Turning inwards: Shabaka. Photograph: Udoma Janssen
Turning inwards: Shabaka. Photograph: Udoma Janssen

Shabaka: Afrikan Culture review – open-ended shimmer

This article is more than 1 year old

(Impulse!)
The saxophonist’s debut solo outing is a shift towards the meditative, but still crackles with his signature energy

Extraordinarily, this mini-album marks the solo debut of saxophonist and band leader Shabaka Hutchings, lauded for his work with Sons of Kemet, the Comet Is Coming and Shabaka & the Ancestors. Existing only as a download (why?), Afrikan Culture finds the now mononymous Shabaka moving away from the frenetic tempos and boisterousness of his other three collaborations and turning inwards towards a more meditative state.

Titles such as Black Meditation or Ritual Awakening hint at a work of open-ended shimmer, one perhaps aimed at rooting meditative practice in sounds more germane to the jazz sound palette – a work allied to recent ambient jazz treasures such as Nala Sinephro’s Space 1.8 and Floating Points, Pharoah Sanders and the LSO’s Promises. Call It a European Paradox features the bejewelled, open-ended interplay of the kora (the west African lute), the shakuhachi (a Japanese flute) and bell-like percussion.
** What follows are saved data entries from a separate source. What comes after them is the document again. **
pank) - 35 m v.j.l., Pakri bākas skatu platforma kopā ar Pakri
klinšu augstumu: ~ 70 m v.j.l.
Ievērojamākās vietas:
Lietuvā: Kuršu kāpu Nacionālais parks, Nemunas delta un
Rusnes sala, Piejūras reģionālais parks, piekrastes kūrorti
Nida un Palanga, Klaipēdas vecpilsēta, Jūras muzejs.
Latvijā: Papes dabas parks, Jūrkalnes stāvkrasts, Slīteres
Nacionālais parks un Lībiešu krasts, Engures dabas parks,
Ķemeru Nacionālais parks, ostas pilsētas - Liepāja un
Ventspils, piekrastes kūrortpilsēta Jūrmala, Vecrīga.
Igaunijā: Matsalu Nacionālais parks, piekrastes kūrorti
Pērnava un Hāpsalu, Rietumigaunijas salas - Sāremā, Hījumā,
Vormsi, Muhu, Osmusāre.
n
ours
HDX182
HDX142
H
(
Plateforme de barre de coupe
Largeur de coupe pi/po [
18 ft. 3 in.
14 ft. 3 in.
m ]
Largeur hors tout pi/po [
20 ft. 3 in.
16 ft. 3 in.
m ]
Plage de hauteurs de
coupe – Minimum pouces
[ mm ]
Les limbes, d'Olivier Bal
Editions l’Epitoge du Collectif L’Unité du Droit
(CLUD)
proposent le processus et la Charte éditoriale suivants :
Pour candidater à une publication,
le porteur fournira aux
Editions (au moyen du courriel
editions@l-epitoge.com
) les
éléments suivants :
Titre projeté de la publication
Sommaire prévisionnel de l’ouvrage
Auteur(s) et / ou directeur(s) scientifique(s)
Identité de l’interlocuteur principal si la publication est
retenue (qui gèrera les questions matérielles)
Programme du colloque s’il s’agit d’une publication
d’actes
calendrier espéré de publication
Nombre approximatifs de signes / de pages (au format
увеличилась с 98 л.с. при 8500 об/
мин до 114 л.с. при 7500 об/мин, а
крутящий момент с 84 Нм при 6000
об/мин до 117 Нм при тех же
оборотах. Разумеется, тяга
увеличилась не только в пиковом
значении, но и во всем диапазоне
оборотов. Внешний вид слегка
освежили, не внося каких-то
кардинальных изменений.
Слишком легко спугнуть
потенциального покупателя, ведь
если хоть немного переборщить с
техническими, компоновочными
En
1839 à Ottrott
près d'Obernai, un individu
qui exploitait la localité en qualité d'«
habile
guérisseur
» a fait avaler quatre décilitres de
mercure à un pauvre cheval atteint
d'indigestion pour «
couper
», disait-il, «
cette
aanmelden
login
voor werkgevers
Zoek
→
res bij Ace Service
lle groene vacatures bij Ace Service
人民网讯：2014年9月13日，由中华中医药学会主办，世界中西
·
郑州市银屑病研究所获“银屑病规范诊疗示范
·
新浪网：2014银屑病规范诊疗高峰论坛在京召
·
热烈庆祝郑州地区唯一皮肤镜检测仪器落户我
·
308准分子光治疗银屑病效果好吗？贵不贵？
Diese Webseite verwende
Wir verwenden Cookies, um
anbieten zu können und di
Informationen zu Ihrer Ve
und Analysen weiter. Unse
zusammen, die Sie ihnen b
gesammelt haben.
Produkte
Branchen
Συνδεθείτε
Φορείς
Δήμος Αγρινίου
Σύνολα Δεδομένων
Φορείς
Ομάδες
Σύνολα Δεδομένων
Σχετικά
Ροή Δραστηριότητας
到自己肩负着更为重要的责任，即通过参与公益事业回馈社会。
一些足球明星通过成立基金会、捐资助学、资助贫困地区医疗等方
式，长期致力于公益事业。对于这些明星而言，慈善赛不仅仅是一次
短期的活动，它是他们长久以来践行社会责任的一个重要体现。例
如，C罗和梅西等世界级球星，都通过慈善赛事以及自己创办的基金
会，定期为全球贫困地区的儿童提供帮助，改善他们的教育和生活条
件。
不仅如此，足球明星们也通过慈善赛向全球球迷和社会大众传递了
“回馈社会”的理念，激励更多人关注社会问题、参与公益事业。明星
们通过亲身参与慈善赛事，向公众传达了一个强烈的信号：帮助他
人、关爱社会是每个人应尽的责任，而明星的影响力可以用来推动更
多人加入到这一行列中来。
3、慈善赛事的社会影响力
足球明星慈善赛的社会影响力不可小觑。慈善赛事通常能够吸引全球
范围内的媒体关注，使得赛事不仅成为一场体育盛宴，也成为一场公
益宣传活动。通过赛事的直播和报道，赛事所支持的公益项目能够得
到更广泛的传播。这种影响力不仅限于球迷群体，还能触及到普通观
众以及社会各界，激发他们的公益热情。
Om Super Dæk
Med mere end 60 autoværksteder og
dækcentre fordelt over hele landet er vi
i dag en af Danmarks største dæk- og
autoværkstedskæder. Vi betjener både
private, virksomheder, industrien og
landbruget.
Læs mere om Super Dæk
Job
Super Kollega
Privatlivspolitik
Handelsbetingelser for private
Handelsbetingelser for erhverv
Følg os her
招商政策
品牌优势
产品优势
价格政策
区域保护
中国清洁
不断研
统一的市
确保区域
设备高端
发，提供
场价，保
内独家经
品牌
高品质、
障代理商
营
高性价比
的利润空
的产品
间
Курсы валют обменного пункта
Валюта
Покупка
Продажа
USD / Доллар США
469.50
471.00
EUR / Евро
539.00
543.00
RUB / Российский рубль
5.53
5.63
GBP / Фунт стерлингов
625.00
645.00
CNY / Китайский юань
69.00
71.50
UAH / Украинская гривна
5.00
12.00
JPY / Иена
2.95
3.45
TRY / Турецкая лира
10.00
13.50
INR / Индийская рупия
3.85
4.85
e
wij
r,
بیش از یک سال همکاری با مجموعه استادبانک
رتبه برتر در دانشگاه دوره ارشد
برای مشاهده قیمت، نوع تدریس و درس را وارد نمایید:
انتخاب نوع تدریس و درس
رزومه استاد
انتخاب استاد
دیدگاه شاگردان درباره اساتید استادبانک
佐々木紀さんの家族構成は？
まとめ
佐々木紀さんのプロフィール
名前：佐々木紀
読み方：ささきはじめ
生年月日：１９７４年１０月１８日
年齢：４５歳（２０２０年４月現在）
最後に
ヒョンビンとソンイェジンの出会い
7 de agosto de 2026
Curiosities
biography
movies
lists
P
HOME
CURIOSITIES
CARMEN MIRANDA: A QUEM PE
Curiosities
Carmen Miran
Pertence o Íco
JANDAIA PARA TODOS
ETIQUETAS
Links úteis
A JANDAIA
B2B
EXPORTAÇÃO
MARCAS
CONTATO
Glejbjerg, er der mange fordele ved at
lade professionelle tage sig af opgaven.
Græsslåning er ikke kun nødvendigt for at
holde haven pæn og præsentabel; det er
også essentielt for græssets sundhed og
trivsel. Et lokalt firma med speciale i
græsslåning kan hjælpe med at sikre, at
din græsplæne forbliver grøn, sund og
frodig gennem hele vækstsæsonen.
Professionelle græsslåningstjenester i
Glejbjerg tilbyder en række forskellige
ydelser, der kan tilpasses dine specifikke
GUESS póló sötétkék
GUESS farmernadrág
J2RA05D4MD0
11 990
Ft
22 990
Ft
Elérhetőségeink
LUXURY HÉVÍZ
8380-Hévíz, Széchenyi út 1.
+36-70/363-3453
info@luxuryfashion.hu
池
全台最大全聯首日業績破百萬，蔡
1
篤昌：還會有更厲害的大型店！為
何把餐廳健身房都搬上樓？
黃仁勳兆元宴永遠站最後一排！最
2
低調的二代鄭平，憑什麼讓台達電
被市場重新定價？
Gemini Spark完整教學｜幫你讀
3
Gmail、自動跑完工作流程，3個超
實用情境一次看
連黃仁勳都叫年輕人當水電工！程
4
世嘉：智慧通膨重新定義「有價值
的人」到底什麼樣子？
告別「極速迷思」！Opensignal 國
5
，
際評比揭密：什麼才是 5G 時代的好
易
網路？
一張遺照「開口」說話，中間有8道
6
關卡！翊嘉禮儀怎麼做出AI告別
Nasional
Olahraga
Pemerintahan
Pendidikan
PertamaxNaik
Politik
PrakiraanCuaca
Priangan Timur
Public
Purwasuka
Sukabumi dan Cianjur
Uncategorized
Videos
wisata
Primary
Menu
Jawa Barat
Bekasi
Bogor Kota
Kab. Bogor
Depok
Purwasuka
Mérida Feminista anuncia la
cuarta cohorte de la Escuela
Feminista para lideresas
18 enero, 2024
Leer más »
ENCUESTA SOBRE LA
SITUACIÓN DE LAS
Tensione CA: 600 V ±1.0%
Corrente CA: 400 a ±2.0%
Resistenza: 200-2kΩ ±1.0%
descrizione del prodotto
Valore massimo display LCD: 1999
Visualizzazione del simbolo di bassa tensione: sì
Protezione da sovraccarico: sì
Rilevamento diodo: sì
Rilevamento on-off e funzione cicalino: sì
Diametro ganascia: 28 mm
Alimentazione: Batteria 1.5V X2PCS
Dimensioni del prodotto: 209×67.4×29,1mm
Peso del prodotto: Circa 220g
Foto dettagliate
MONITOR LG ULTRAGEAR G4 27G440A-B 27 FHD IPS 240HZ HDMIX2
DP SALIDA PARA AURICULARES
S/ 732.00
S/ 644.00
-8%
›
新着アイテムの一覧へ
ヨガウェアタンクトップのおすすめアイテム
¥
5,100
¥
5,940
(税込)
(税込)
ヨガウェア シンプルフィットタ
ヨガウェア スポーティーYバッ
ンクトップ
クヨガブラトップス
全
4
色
But the reality is that Shabaka in chill mode still remains instantly recognisable. On tracks such as Ital is Vital, whose title nods to the life force-affirming vegetarian diet of Rastafarianism, the transcendental yin haziness makes way for Shabaka’s signature tongue work and yang directness. He seems unable to resist playing the flute like his saxophone – with vigour.